Chop Suey and Sushi from Sea to Shining Sea: Chinese and Japanese Restaurants in the United States
(University of Arkansas Press, 2018) is the latest book from LSU graduate Bruce Makoto Arnold, PhD.
The essays in Chop Suey and Sushi from Sea to Shining Sea fill gaps in the existing food studies literature by revealing and contextualizing the hidden, local histories of Chinese and Japanese restaurants in the United States. The writers of these essays show how the taste and presentation of Chinese and Japanese dishes have evolved in sweat and hardship over generations of immigrants who became restaurant owners, chefs, and laborers in the small towns and large cities of America. These vivid, detailed, and sometimes emotional portrayals reveal the survival strategies deployed in Asian restaurant kitchens over the past 150 years and the impact these restaurants have had on the culture, politics, and foodways of the United States. Some of these authors are family members of restaurant owners or chefs, writing with a passion and richness that can only come from personal investment, while others are academic writers who have painstakingly mined decades of archival data to reconstruct the past.
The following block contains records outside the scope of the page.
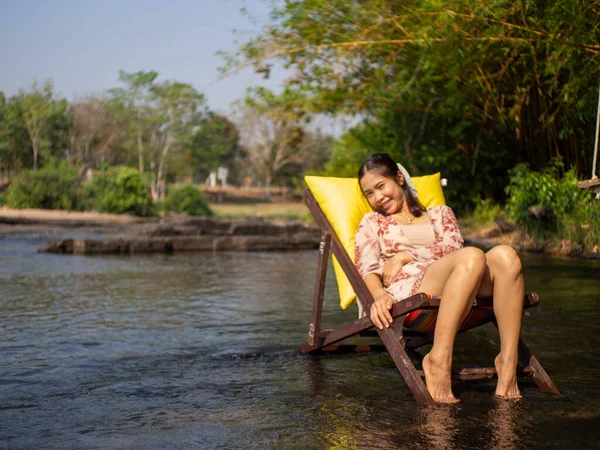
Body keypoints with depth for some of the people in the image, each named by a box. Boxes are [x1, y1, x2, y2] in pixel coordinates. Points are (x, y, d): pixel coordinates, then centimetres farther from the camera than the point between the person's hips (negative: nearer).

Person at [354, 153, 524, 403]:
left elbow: (453, 247, 11)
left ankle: (508, 361, -33)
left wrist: (405, 256, -2)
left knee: (504, 255, -29)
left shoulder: (440, 214, 32)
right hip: (406, 291, -3)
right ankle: (438, 361, -40)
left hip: (458, 295, 3)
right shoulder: (372, 223, 27)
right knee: (472, 256, -34)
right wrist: (379, 294, -14)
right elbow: (366, 267, 9)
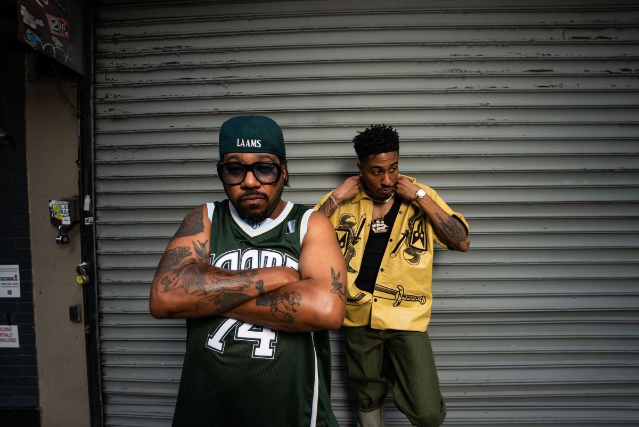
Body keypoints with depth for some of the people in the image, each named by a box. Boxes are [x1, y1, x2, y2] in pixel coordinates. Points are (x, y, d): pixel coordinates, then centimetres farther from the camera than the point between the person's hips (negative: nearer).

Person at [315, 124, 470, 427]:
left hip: (406, 316, -1)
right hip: (359, 316, 2)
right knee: (367, 400, 19)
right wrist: (335, 198, -13)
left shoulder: (422, 196, -2)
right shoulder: (345, 201, -1)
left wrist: (419, 197, -14)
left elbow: (462, 243, -10)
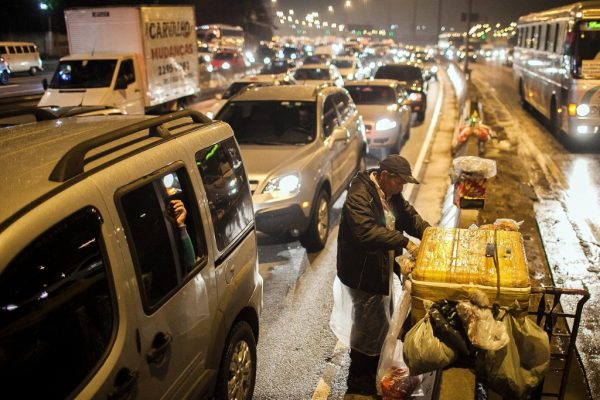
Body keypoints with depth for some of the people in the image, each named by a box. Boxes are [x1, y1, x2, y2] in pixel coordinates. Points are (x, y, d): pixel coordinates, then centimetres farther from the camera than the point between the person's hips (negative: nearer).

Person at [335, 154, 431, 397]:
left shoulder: (391, 194, 4)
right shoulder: (359, 195, -25)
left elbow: (409, 216, 11)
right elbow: (366, 232, -36)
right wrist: (404, 242, -38)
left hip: (382, 270, 10)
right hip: (363, 274, -9)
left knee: (382, 323, 23)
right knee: (369, 328, 3)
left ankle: (373, 372, 44)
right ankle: (359, 384, 24)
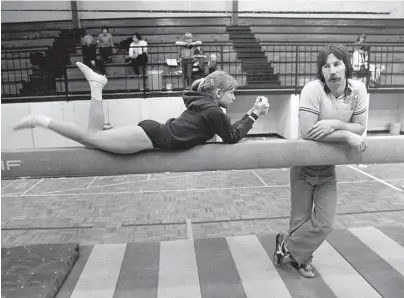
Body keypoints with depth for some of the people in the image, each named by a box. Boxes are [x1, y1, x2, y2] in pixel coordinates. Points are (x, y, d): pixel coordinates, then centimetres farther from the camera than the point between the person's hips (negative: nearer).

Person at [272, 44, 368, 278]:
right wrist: (347, 136, -26)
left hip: (328, 167, 4)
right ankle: (300, 256, 36)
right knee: (301, 219, 9)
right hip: (304, 164, -3)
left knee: (324, 223, 4)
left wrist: (334, 123, -26)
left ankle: (288, 247, 26)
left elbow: (360, 128, -8)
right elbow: (307, 132, -30)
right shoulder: (313, 89, -24)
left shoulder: (358, 89, -11)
Still others offer a fresh look at the amazing continuity and domination of the "evil Chinaman" stereotype in the "foreign" world of American Chinatown restaurants. The essays include insights from a variety of disciplines, including history, sociology, anthropology, ethnography, economics, phenomenology, journalism, food studies, and film and literary criticism.
Chop Suey and Sushi from Sea to Shining Sea not only complements the existing scholarship and exposes the work that still needs to be done in this field, but also underscores the unique and innovative approaches that can be taken in the field of American food studies.